Un tigrillo que fue hallado inconsciente por un ciudadano en una vía del Valle de Aburrá murió durante su proceso de recuperación, luego de ingresar con graves lesiones al Centro de Atención, Valoración y Rehabilitación de Fauna Silvestre (CAVR) del Área Metropolitana.
El felino fue reportado por un habitante de la zona, quien alertó a las autoridades ambientales tras encontrar al animal tendido sobre la carretera. Una vez fue trasladado al CAVR, un equipo interdisciplinario inició de inmediato su valoración médica.
Los profesionales determinaron que el ejemplar presentaba múltiples lesiones compatibles con un presunto atropellamiento, entre ellas hemorragias oculares, fracturas en la mandíbula y heridas ocasionadas por un trauma de alta energía.
Debido a la gravedad de su estado, el tigrillo fue remitido de urgencia al Centro de Veterinaria y Zootecnia de la Universidad CES, donde fue sometido a una cirugía especializada que permitió estabilizar varias de sus lesiones.
Tras la intervención quirúrgica, el animal regresó al CAVR para continuar su recuperación bajo seguimiento permanente de médicos veterinarios, zootecnistas y biólogos. Sin embargo, durante los exámenes complementarios, los especialistas detectaron que también padecía leucemia felina, una enfermedad viral que compromete el sistema inmunológico y que es frecuente en gatos domésticos.
Según el Área Metropolitana del Valle de Aburrá, la presencia de esta enfermedad en un felino silvestre genera preocupación por el riesgo de transmisión entre animales domésticos y fauna silvestre en ecosistemas compartidos.
Pese a los tratamientos y a los esfuerzos del equipo médico, el estado de salud del tigrillo continuó deteriorándose debido a la complejidad de su cuadro clínico y finalmente murió.
Las autoridades ambientales señalaron que este caso evidencia dos de las principales amenazas que enfrenta la fauna silvestre en el Valle de Aburrá: los atropellamientos en corredores ecológicos y la tenencia irresponsable de animales domésticos.
Explicaron que muchas especies deben cruzar carreteras y zonas urbanizadas para desplazarse entre fragmentos de bosque, lo que incrementa el riesgo de colisiones con vehículos.

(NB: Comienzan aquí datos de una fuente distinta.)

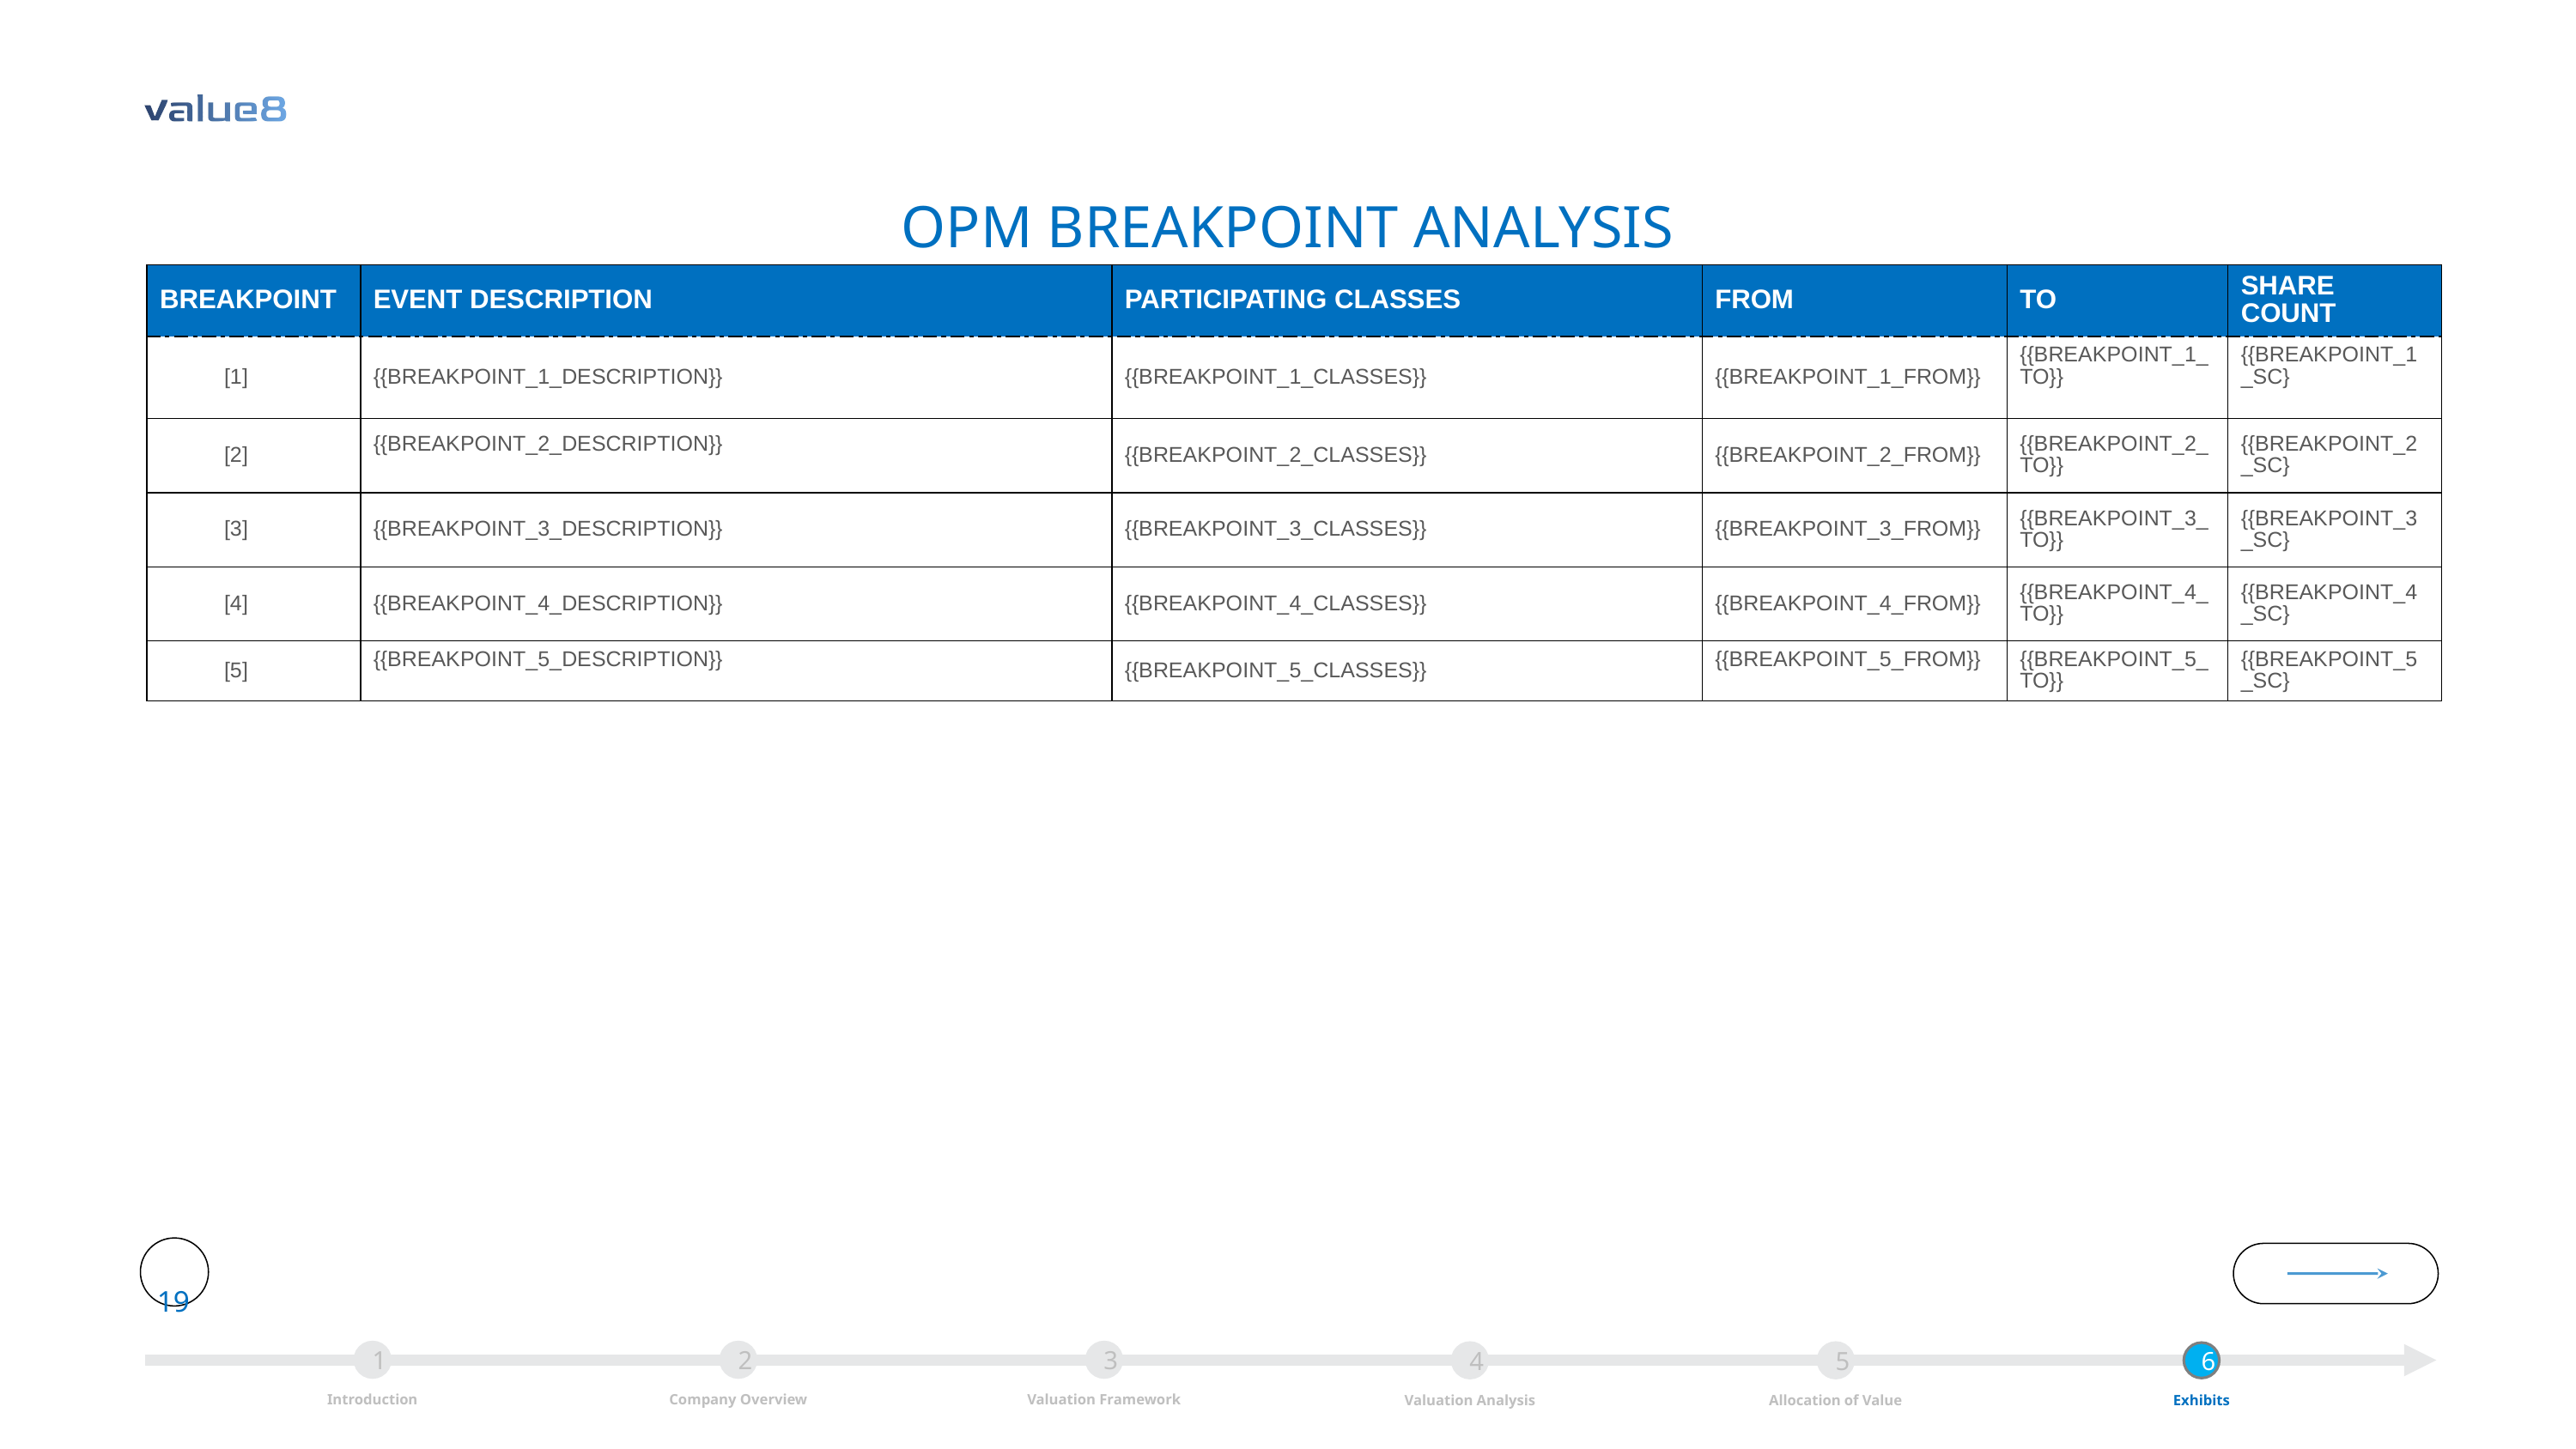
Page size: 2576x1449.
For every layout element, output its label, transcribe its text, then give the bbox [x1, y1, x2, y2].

table_cell {{BREAKPOINT_5_CLASSES}} [1113, 641, 1702, 700]
table_header EVENT DESCRIPTION [361, 265, 1111, 336]
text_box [652, 1342, 825, 1412]
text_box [286, 1342, 459, 1412]
table_cell {{BREAKPOINT_1_DESCRIPTION}} [361, 336, 1111, 418]
table_cell [5] [148, 641, 360, 700]
table_cell {{BREAKPOINT_1_CLASSES}} [1113, 336, 1702, 418]
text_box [1749, 1342, 1923, 1413]
table_cell {{BREAKPOINT_2_FROM}} [1703, 419, 2007, 492]
table_cell {{BREAKPOINT_1_FROM}} [1703, 336, 2007, 418]
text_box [2115, 1342, 2288, 1413]
table_cell {{BREAKPOINT_3_CLASSES}} [1113, 494, 1702, 567]
text_box OPM BREAKPOINT ANALYSIS [487, 129, 2088, 260]
table_header TO [2008, 265, 2227, 336]
table_cell {{BREAKPOINT_3_TO}} [2008, 494, 2227, 567]
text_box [132, 1222, 215, 1307]
table_cell {{BREAKPOINT_4_TO}} [2008, 567, 2227, 640]
table_cell [1] [148, 336, 360, 418]
table_header SHARE COUNT [2228, 265, 2441, 336]
table_cell {{BREAKPOINT_1_TO}} [2008, 336, 2227, 418]
table_cell {{BREAKPOINT_5_FROM}} [1703, 641, 2007, 700]
table_cell {{BREAKPOINT_1_SC} [2228, 336, 2441, 418]
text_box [1383, 1342, 1557, 1413]
table_cell {{BREAKPOINT_5_DESCRIPTION}} [361, 641, 1111, 700]
table_cell {{BREAKPOINT_3_DESCRIPTION}} [361, 494, 1111, 567]
table_cell {{BREAKPOINT_2_CLASSES}} [1113, 419, 1702, 492]
picture [96, 52, 335, 164]
table_cell {{BREAKPOINT_4_DESCRIPTION}} [361, 567, 1111, 640]
table_cell {{BREAKPOINT_5_TO}} [2008, 641, 2227, 700]
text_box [1018, 1342, 1191, 1412]
table_header PARTICIPATING CLASSES [1113, 265, 1702, 336]
table_cell {{BREAKPOINT_4_FROM}} [1703, 567, 2007, 640]
table_cell {{BREAKPOINT_3_FROM}} [1703, 494, 2007, 567]
table_cell [3] [148, 494, 360, 567]
table_cell [4] [148, 567, 360, 640]
table_cell {{BREAKPOINT_2_SC} [2228, 419, 2441, 492]
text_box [2233, 1237, 2439, 1304]
table_cell {{BREAKPOINT_2_DESCRIPTION}} [361, 419, 1111, 492]
table_cell {{BREAKPOINT_2_TO}} [2008, 419, 2227, 492]
table_header FROM [1703, 265, 2007, 336]
table_header BREAKPOINT [148, 265, 360, 336]
table_cell {{BREAKPOINT_3_SC} [2228, 494, 2441, 567]
table_cell {{BREAKPOINT_5_SC} [2228, 641, 2441, 700]
table_cell {{BREAKPOINT_4_SC} [2228, 567, 2441, 640]
table_cell [2] [148, 419, 360, 492]
table_cell {{BREAKPOINT_4_CLASSES}} [1113, 567, 1702, 640]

A esto se suma el impacto de gatos domésticos que permanecen libres, los cuales pueden transmitir enfermedades, depredar fauna nativa y alterar el equilibrio de los ecosistemas.

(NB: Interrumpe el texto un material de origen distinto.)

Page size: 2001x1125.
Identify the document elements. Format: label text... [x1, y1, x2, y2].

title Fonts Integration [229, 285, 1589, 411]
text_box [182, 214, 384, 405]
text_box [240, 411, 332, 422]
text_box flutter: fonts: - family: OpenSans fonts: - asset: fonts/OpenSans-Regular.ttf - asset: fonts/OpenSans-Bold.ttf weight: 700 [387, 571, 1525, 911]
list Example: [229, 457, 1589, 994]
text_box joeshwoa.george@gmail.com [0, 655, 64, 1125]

Los tigrillos cumplen un papel fundamental como controladores naturales de poblaciones de roedores, aves y otros pequeños vertebrados, además de ser considerados indicadores de la salud de los ecosistemas y de la conectividad entre áreas naturales.
Desde 2010, el Centro de Atención, Valoración y Rehabilitación de Fauna Silvestre del Área Metropolitana del Valle de Aburrá ha recibido 34 tigrillos para su atención.

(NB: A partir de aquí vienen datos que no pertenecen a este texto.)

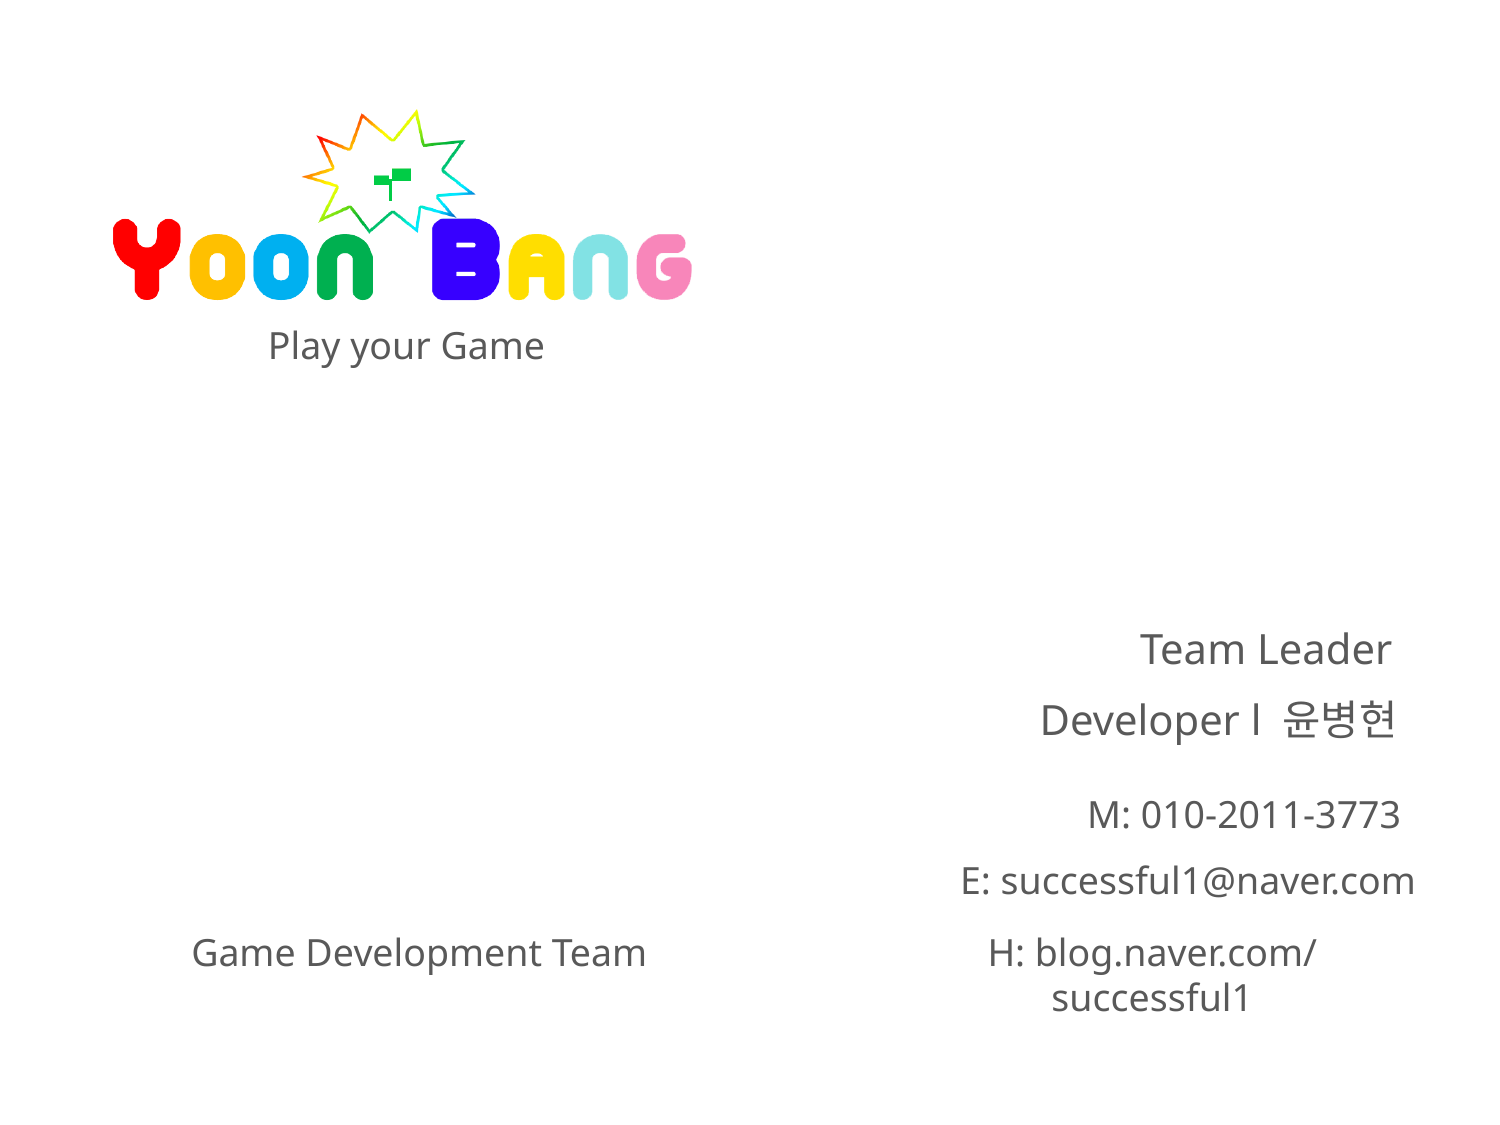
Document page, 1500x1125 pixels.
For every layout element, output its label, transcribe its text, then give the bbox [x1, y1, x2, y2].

«Desde el Área Metropolitana hacemos un llamado a la ciudadanía para conducir con precaución, especialmente en zonas cercanas a corredores ecológicos y áreas con presencia de fauna silvestre. También invitamos a promover la tenencia responsable de animales de compañía. Reducir la velocidad en las vías y cuidar adecuadamente a nuestras mascotas son acciones que pueden marcar una diferencia significativa para proteger la biodiversidad del territorio», señaló Andrés Gómez Higuita, supervisor del CAVR.